Campus Living Villages Pty Limited
- Type: Private
- Industry: Accommodation provider
- Founded: 2003
- Founder: Campus Living Funds Management Limited (CLFM)
- Headquarters: Sydney, Australia
- Services: Accommodation
- Total assets: AU $1.3billion
- Owner: Campus Living Villages
- Website: www.campuslivingvillages.com

= Campus Living Villages =

Campus Living Villages (CLV) is a global student accommodation provider with services in finance, design, development, project management and operation of student housing.
CLV is one of the largest higher education student housing providers in the world. It opened its first student village at the University of Sydney in Australia in 2003 and has since expanded internationally to own, manage or develop over 45,000 beds across Australia, the United Kingdom and the United States.

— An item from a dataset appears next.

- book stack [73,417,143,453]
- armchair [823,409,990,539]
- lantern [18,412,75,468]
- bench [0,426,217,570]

A number of Australian pension funds back the business.

== History ==
2003: Australia

Campus Living Villages AU established its first student accommodation village, Sydney University Village, at the University of Sydney.

2005: New Zealand

Campus Living Villages NZ expanded operations into New Zealand, signing its first lease with Massey University. This was followed by the acquisition of the University of Canterbury's student accommodation, including an agreement to develop further housing on campus. In September 2019, the body of a student resident, of its Sonoda Christchurch Campus, was found dead in his room.

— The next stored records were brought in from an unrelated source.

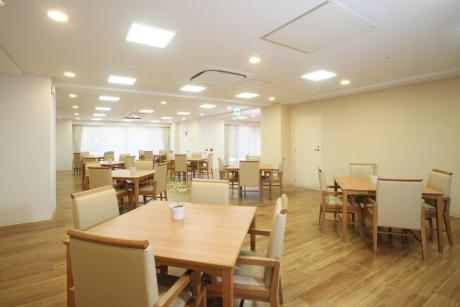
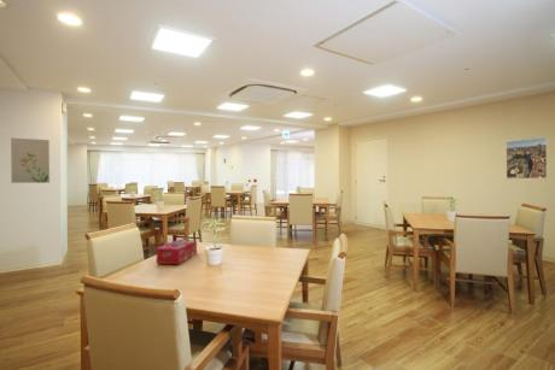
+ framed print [506,136,549,180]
+ tissue box [156,239,198,265]
+ wall art [10,136,51,184]
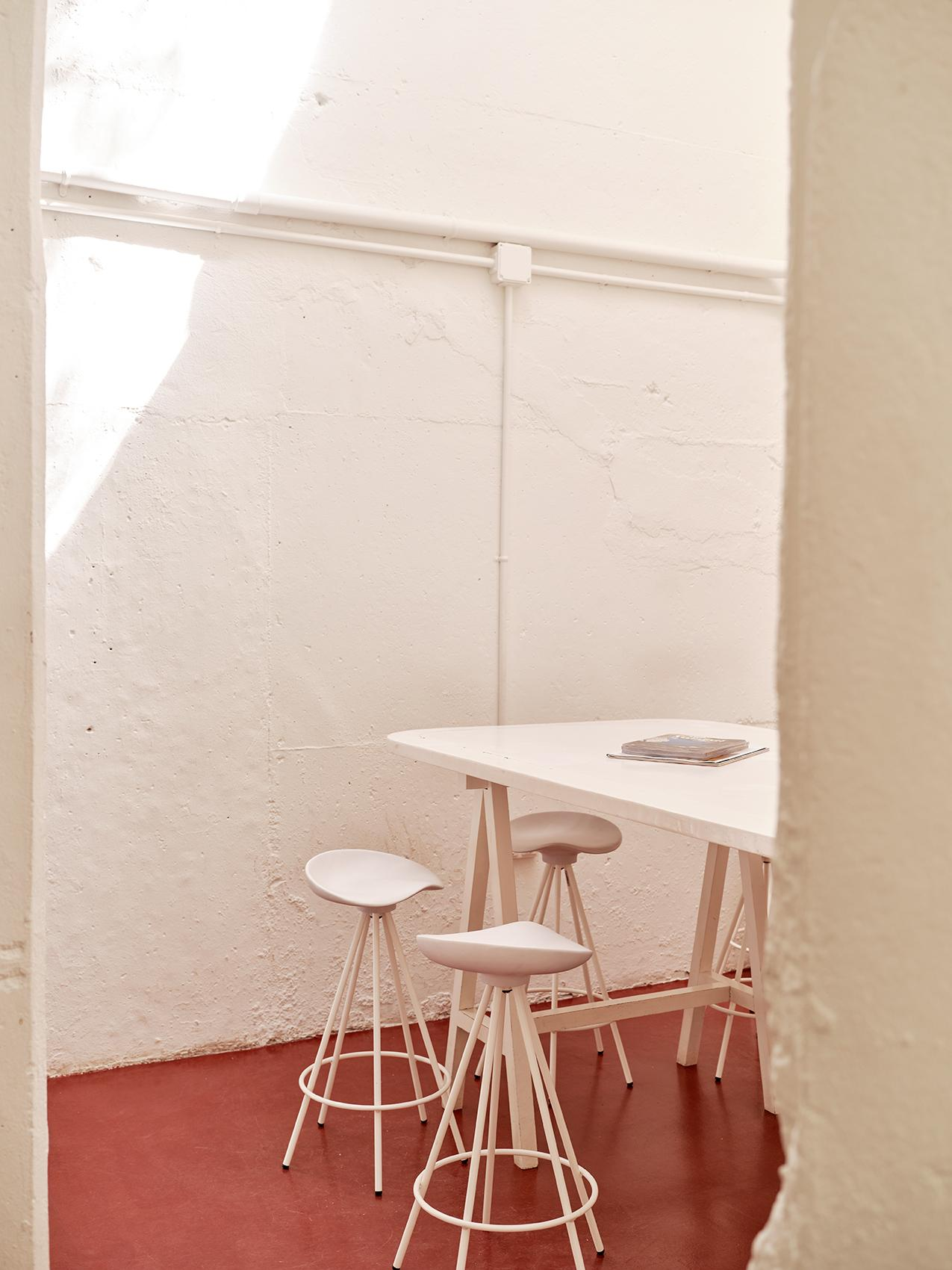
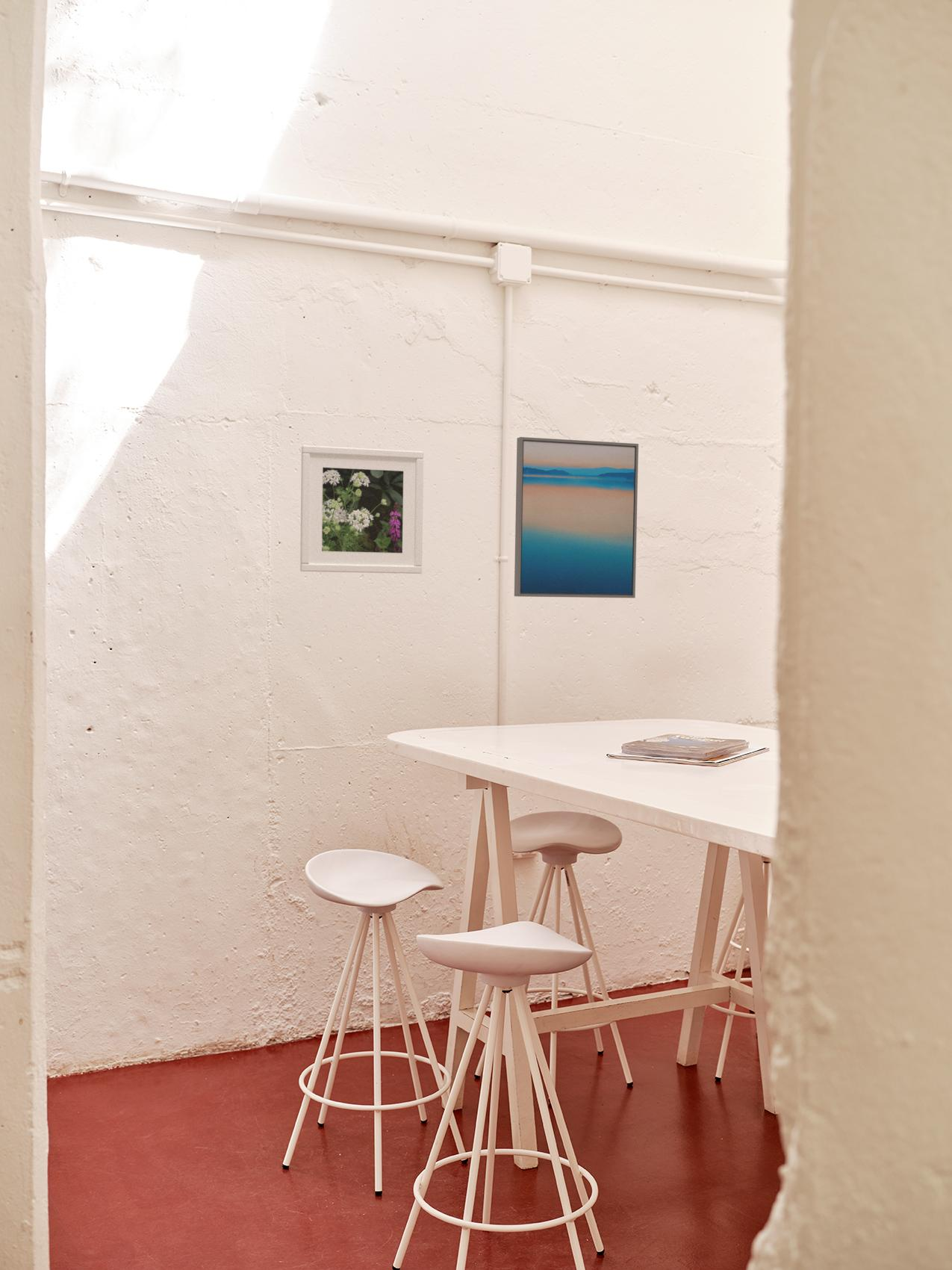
+ wall art [514,436,639,598]
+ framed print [299,445,424,574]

2006: United States, Century Campus Housing Management, L.P. acquisition

On 23 March 2006, Campus Living Villages US acquired the United States business, Century Campus Housing Management L.P., adding approximately 20,000 beds to the portfolio. Century Campus Housing Management, formerly a subsidiary of Century Development, was founded in 1986.

2008: United Kingdom

Campus Living Villages UK acquired its first United Kingdom property in December 2008 when it bought 755 student flat units from the University of Salford in Manchester, England, and opened University of Salford Student Village.

2015: United Kingdom

In September 2015, a multimillion-pound luxury student village in Salford opened for the University, it was named Peel Park Quarter after the park which is situated alongside. Features in the buildings included deluxe en-suite bedrooms and floor-to-ceiling windows which showcased views overlooking the park and the Manchester skyline. Communal social spaces play host to pool tables and other games facilities inside, while the lounges feature Sky TV and the latest games consoles. There's also two 30-seater cinema rooms and a free gym on site.

==Controversy==
===Death of Mason Pendrous===

In 2019 Mason Pendrous, a 19-year-old student at Canterbury University in New Zealand, was found dead at Sonoda Christchurch Campus, one of CLV's student accommodation facilities in New Zealand. Pendrous had been missing for between two and four weeks before his body was discovered in his room by another student. An independent investigation into the incident showed that CLV had failed to adequately follow processes to monitor student welfare.